▸ **Assignment**
Without the pictures, set down every record below exactly as it reads.

▸ **Source records**
· · ·

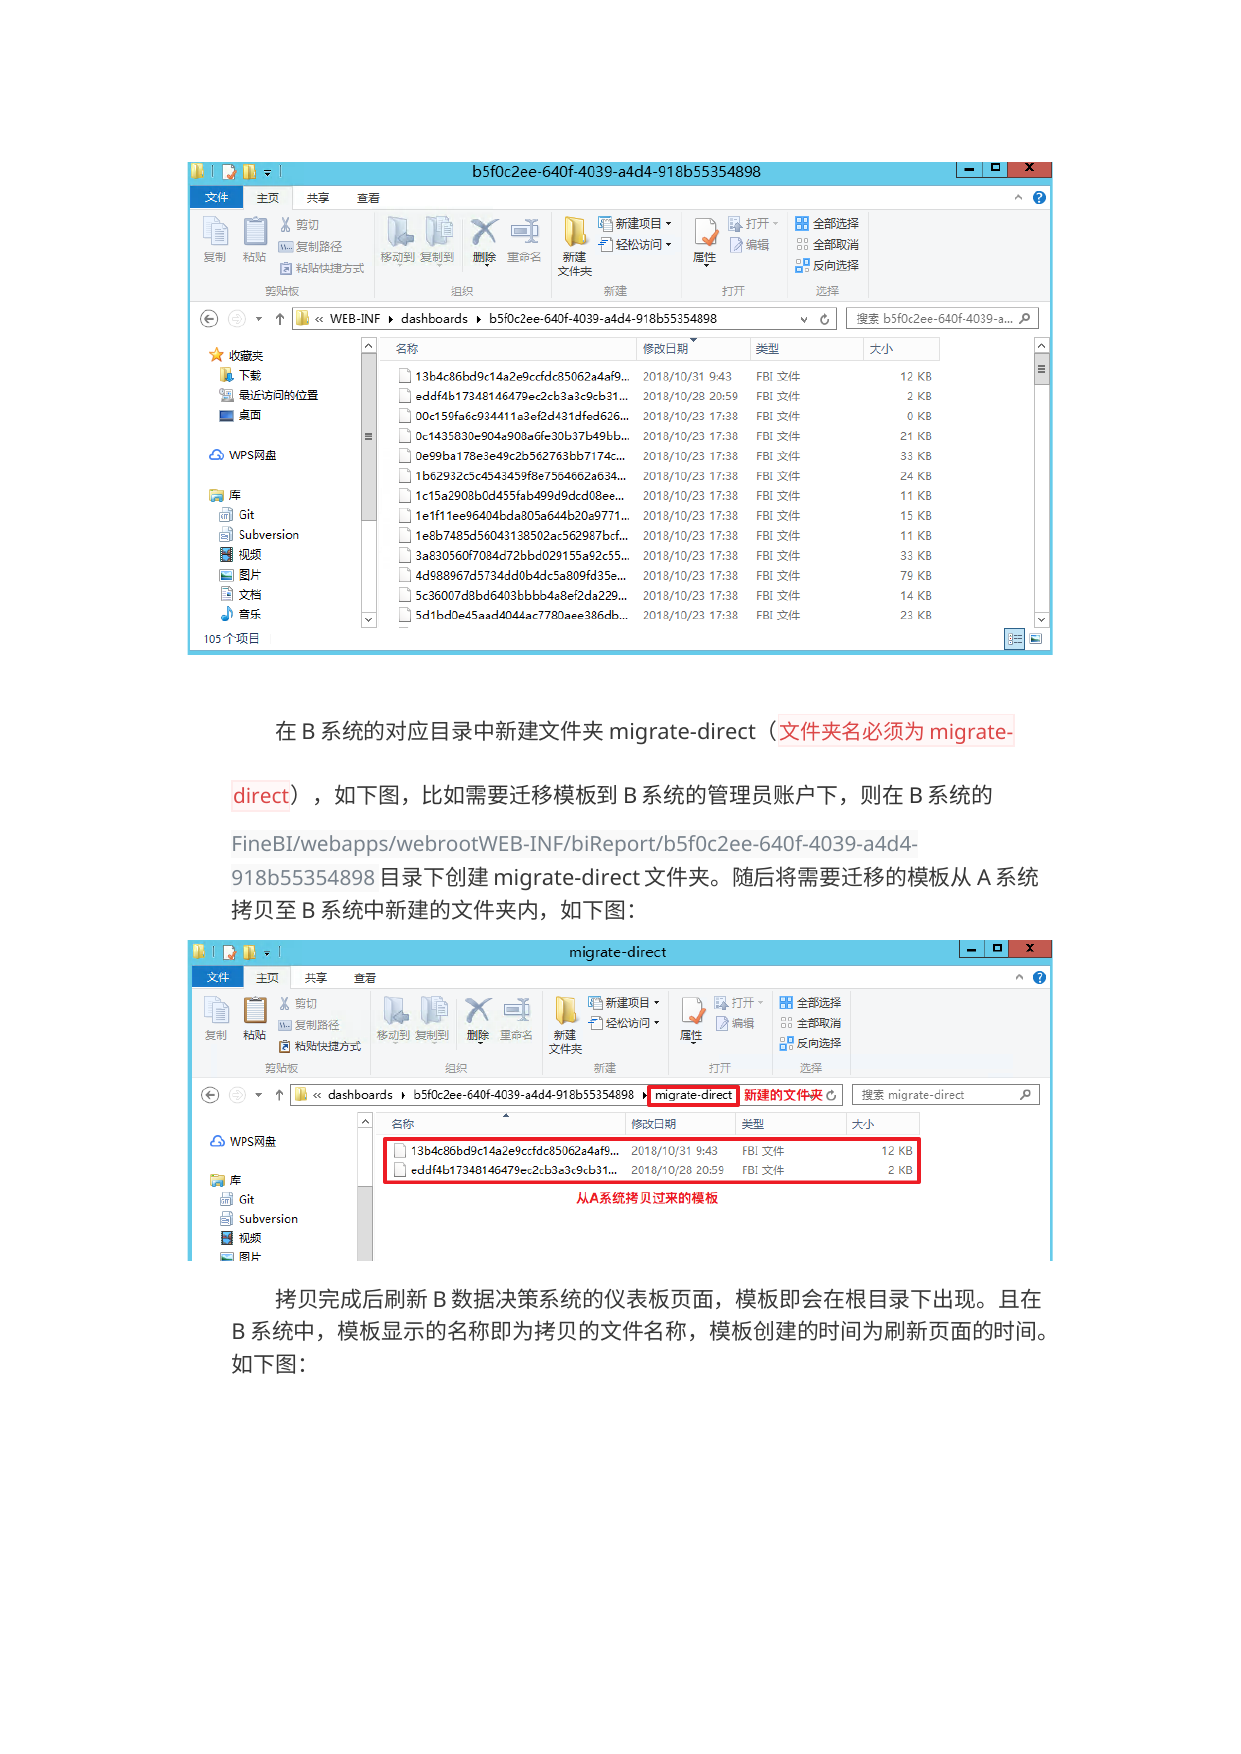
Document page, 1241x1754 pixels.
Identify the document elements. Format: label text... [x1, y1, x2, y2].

text 拷贝完成后刷新B数据决策系统的仪表板页面，模板即会在根目录下出现。且在B系统中，模板显示的名称即为拷贝的文件名称，模板创建的时间为刷新页面的时间。如下图： [231, 1281, 1053, 1379]
picture [187, 162, 1053, 655]
picture [187, 940, 1053, 1261]
text 在B系统的对应目录中新建文件夹migrate-direct（文件夹名必须为migrate-direct），如下图，比如需要迁移模板到B系统的管理员账户下，则在B系统的FineBI/webapps/webrootWEB-INF/biReport/b5f0c2ee-640f-4039-a4d4-918b55354898目录下创建migrate-direct文件夹。随后将需要迁移的模板从A系统拷贝至B系统中新建的文件夹内，如下图： [231, 698, 1053, 925]
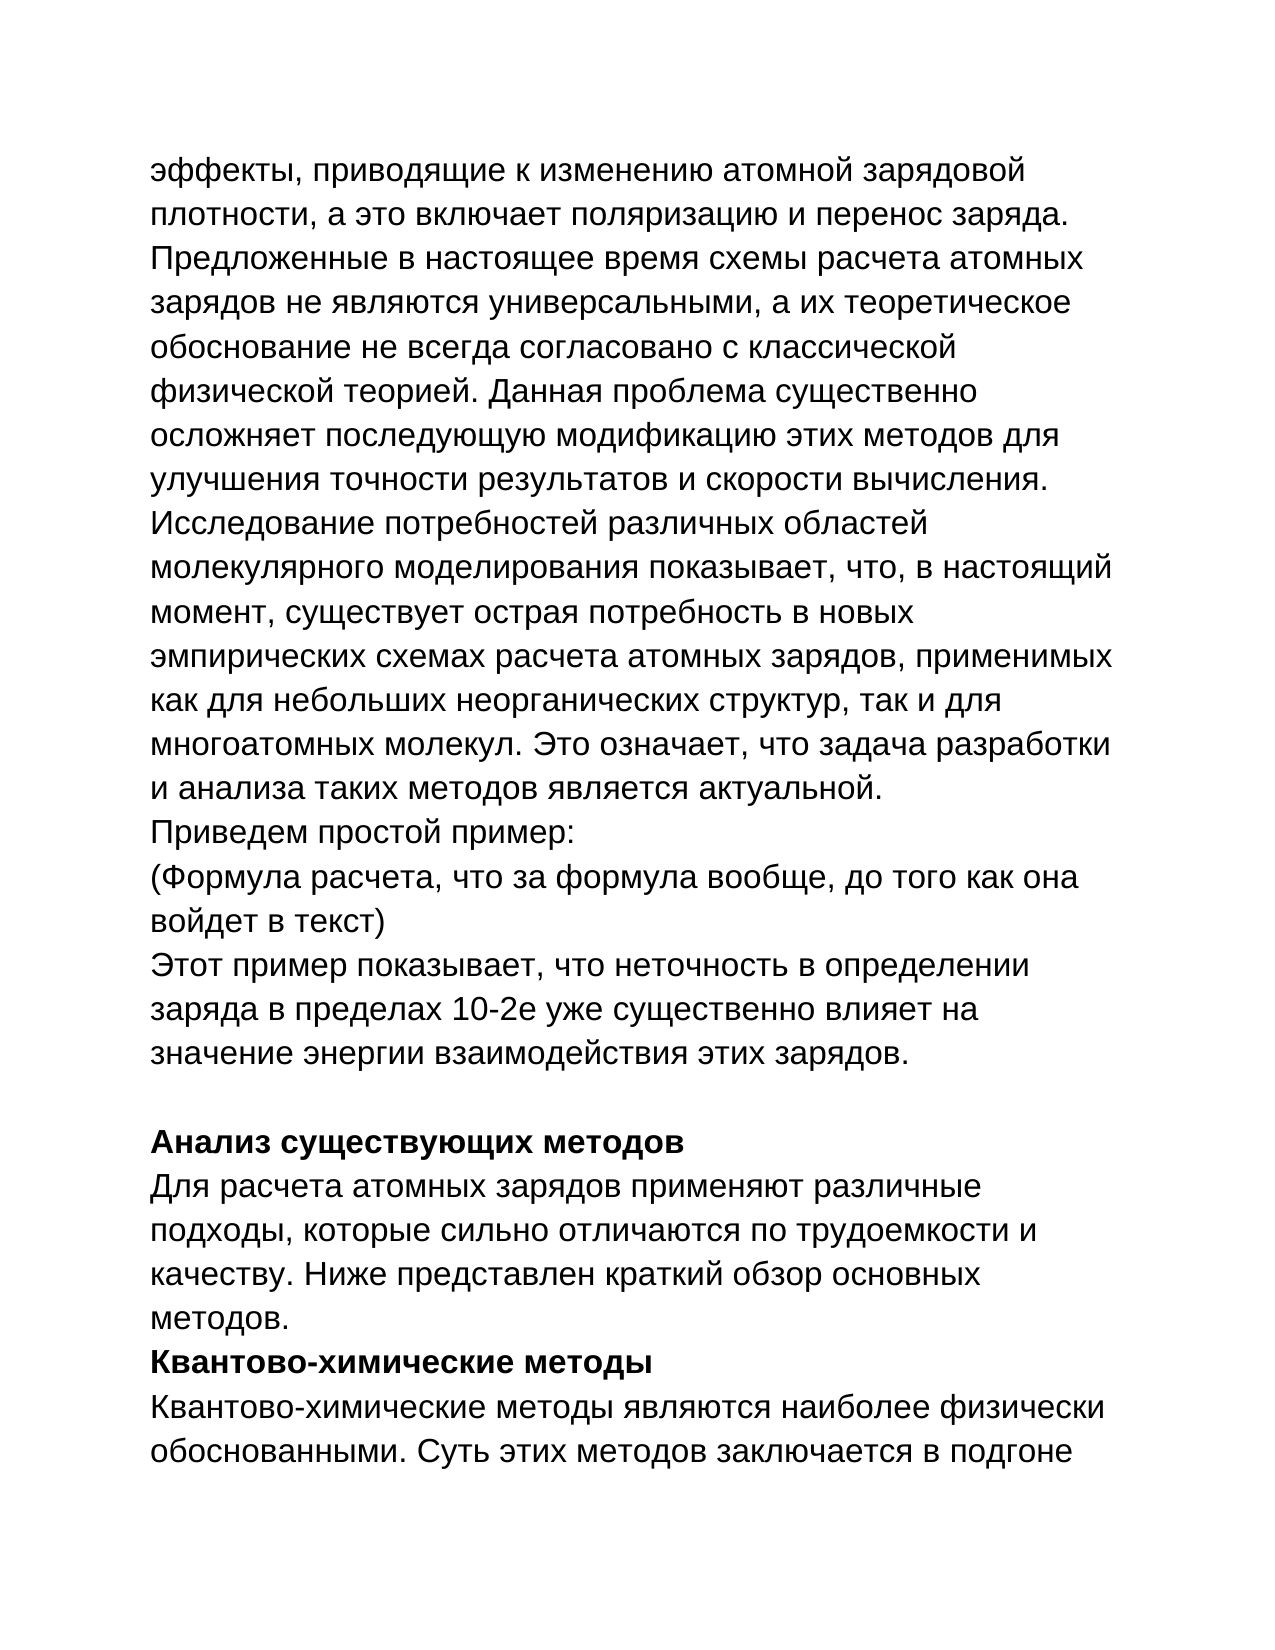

· · ·

▸ **Answer section**
Document page, 1241x1754 pixels.
Identify the document elements. Format: label text... [x1, y1, x2, y2].

text 拷贝完成后刷新B数据决策系统的仪表板页面，模板即会在根目录下出现。且在B系统中，模板显示的名称即为拷贝的文件名称，模板创建的时间为刷新页面的时间。如下图： [231, 1281, 1053, 1379]
picture [187, 162, 1053, 655]
picture [187, 940, 1053, 1261]
text 在B系统的对应目录中新建文件夹migrate-direct（文件夹名必须为migrate-direct），如下图，比如需要迁移模板到B系统的管理员账户下，则在B系统的FineBI/webapps/webrootWEB-INF/biReport/b5f0c2ee-640f-4039-a4d4-918b55354898目录下创建migrate-direct文件夹。随后将需要迁移的模板从A系统拷贝至B系统中新建的文件夹内，如下图： [231, 698, 1053, 925]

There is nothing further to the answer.